YOUR OBJECTIVE
Please copy out word for word everything from the start of the items below down to the line containing "Laia Antúnez", with both ends included.

(Saved data entries)
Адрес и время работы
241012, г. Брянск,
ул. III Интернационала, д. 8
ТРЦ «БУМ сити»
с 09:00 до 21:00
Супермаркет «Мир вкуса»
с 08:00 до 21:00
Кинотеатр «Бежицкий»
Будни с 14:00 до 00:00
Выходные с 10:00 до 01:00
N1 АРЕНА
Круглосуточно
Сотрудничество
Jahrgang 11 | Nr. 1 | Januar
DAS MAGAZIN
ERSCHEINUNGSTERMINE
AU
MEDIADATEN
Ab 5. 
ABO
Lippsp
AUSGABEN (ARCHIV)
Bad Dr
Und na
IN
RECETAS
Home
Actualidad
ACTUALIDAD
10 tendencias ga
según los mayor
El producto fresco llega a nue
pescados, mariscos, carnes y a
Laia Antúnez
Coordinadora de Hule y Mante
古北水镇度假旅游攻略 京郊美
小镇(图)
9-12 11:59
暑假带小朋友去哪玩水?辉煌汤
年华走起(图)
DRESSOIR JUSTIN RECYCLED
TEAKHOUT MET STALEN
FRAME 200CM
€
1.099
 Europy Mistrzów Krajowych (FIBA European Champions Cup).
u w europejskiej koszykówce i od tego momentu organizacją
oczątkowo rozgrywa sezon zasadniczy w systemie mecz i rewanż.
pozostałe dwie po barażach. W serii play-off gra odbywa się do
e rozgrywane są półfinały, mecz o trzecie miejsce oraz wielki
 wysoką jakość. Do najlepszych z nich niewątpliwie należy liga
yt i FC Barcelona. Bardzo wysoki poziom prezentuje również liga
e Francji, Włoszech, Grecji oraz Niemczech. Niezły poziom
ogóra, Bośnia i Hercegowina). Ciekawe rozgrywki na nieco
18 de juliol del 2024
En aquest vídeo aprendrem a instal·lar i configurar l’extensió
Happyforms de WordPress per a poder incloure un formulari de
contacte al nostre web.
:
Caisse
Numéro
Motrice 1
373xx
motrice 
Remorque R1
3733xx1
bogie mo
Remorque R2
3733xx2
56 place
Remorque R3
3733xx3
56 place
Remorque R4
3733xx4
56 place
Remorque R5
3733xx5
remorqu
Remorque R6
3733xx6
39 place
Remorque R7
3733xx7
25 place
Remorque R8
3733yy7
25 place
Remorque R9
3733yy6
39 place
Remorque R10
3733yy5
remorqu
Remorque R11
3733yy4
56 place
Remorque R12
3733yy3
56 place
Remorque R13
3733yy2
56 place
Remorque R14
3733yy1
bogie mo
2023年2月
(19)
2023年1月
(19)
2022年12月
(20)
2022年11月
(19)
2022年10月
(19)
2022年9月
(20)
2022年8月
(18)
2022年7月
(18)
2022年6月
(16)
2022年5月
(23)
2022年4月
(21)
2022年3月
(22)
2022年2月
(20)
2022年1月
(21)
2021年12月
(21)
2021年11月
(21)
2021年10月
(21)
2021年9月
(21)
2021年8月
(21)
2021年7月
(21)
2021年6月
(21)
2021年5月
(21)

WRITTEN RESPONSE
Адрес и время работы
241012, г. Брянск,
ул. III Интернационала, д. 8
ТРЦ «БУМ сити»
с 09:00 до 21:00
Супермаркет «Мир вкуса»
с 08:00 до 21:00
Кинотеатр «Бежицкий»
Будни с 14:00 до 00:00
Выходные с 10:00 до 01:00
N1 АРЕНА
Круглосуточно
Сотрудничество
Jahrgang 11 | Nr. 1 | Januar
DAS MAGAZIN
ERSCHEINUNGSTERMINE
AU
MEDIADATEN
Ab 5. 
ABO
Lippsp
AUSGABEN (ARCHIV)
Bad Dr
Und na
IN
RECETAS
Home
Actualidad
ACTUALIDAD
10 tendencias ga
según los mayor
El producto fresco llega a nue
pescados, mariscos, carnes y a
Laia Antúnez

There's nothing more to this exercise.